The function below takes a folder of CSV files (each file is a financial time series with datetime, open, high, low, close columns) and creates a single XTS object for each of the open, high, low, close prices, where each XTS column is an individual security. For my use case, this representation allows for much more convenient and faster processing (vs. single XTS for each file).
require(quantmod)
LoadUniverseToEnv <- function(srcDir, env) {
fileList <- list.files(srcDir)
if (length(fileList) == 0)
stop("No files found!")
env$op <- NULL
env$hi <- NULL
env$lo <- NULL
env$cl <- NULL
cols <- NULL
for (file in fileList) {
filePath <- sprintf("%s/%s", srcDir, file)
if (file.info(filePath)$isdir == FALSE) {
x <- as.xts(read.zoo(filePath, header=TRUE, sep=",", tz=""))

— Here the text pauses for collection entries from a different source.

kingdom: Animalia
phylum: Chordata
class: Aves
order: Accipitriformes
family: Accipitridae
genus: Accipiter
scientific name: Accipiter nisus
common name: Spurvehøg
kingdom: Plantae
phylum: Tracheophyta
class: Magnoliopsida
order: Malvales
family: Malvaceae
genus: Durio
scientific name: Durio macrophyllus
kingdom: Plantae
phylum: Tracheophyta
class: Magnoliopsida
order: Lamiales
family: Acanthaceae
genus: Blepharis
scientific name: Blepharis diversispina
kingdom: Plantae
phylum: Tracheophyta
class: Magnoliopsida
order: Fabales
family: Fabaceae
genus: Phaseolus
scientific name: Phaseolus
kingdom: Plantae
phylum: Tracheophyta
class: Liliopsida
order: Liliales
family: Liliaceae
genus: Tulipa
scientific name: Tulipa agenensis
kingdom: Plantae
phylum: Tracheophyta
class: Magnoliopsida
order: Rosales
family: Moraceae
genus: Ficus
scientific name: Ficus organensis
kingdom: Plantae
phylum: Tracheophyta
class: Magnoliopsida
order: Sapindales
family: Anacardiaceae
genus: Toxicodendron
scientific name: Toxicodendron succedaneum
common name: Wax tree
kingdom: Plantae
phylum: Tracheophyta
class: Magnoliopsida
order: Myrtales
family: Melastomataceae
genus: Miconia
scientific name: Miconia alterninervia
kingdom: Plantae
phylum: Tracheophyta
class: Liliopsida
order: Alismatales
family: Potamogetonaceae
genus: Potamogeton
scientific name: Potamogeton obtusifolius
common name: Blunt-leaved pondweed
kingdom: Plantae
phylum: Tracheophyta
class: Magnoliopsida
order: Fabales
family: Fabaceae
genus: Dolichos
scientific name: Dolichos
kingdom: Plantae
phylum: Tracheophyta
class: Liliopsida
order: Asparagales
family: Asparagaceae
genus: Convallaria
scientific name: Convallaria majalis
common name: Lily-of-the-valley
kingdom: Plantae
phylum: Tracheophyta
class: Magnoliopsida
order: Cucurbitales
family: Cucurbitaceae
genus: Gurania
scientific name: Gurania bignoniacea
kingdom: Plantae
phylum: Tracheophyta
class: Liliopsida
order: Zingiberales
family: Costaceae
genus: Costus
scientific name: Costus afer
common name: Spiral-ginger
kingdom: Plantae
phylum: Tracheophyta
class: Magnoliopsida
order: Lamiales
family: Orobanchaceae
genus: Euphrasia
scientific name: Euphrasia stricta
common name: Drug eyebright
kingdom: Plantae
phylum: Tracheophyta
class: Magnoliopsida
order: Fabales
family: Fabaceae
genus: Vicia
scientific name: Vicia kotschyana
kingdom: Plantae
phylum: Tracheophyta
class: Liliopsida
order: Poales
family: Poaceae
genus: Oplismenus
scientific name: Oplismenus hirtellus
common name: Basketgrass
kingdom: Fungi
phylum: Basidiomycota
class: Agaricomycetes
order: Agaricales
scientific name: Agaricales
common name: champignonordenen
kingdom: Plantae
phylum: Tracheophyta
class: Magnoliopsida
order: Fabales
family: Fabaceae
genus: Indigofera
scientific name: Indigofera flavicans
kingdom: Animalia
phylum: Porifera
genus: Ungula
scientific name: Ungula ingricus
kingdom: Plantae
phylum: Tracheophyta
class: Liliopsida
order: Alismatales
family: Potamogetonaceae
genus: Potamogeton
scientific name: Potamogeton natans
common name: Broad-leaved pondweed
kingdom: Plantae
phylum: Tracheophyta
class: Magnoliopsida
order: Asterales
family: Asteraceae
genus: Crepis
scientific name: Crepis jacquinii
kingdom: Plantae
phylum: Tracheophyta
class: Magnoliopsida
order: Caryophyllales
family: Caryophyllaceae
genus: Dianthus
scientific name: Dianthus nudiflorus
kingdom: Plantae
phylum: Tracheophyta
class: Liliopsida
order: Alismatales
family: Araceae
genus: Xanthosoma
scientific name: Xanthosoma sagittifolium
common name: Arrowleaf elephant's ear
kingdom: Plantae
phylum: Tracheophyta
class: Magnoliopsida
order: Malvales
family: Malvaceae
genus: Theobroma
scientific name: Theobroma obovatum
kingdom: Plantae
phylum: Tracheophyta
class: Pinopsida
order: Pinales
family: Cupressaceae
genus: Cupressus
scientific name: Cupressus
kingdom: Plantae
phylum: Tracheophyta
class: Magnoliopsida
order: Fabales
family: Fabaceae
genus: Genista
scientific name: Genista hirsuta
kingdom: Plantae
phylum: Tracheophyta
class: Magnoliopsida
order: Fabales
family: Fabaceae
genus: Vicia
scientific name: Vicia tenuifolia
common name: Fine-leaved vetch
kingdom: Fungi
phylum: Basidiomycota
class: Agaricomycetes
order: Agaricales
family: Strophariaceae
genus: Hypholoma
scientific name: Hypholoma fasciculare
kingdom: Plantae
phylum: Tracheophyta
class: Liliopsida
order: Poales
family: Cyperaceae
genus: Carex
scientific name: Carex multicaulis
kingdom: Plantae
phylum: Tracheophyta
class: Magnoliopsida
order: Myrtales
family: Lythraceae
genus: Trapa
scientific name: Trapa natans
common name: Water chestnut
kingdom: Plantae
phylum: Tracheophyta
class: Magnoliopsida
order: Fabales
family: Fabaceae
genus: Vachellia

cols <- c(sub("_.*", "", file), cols)
# do outer join
env$op <- merge(Op(x), env$op)
env$hi <- merge(Hi(x), env$hi)
env$lo <- merge(Lo(x), env$lo)
env$cl <- merge(Cl(x), env$cl)
cat(sprintf("%s : added: %s from: %s to: %s\n", as.character(Sys.time()), file, start(x), end(x)))
}
}
colnames(env$op) <- cols
colnames(env$hi) <- cols
colnames(env$lo) <- cols
colnames(env$cl) <- cols
}
Performance is fine for a limited number of files, but slows linearly with the width of the XTS object and so becomes a problem for large datasets. The bottleneck is CPU during the merge, when a new column is being appended to each of the four objects (e.g. 100ms initally slowing by 1ms/column)
Since it's CPU bound, my first thought is to parallelize by merging n batches of files and then merge the results, but I'm wondering if there's a better way.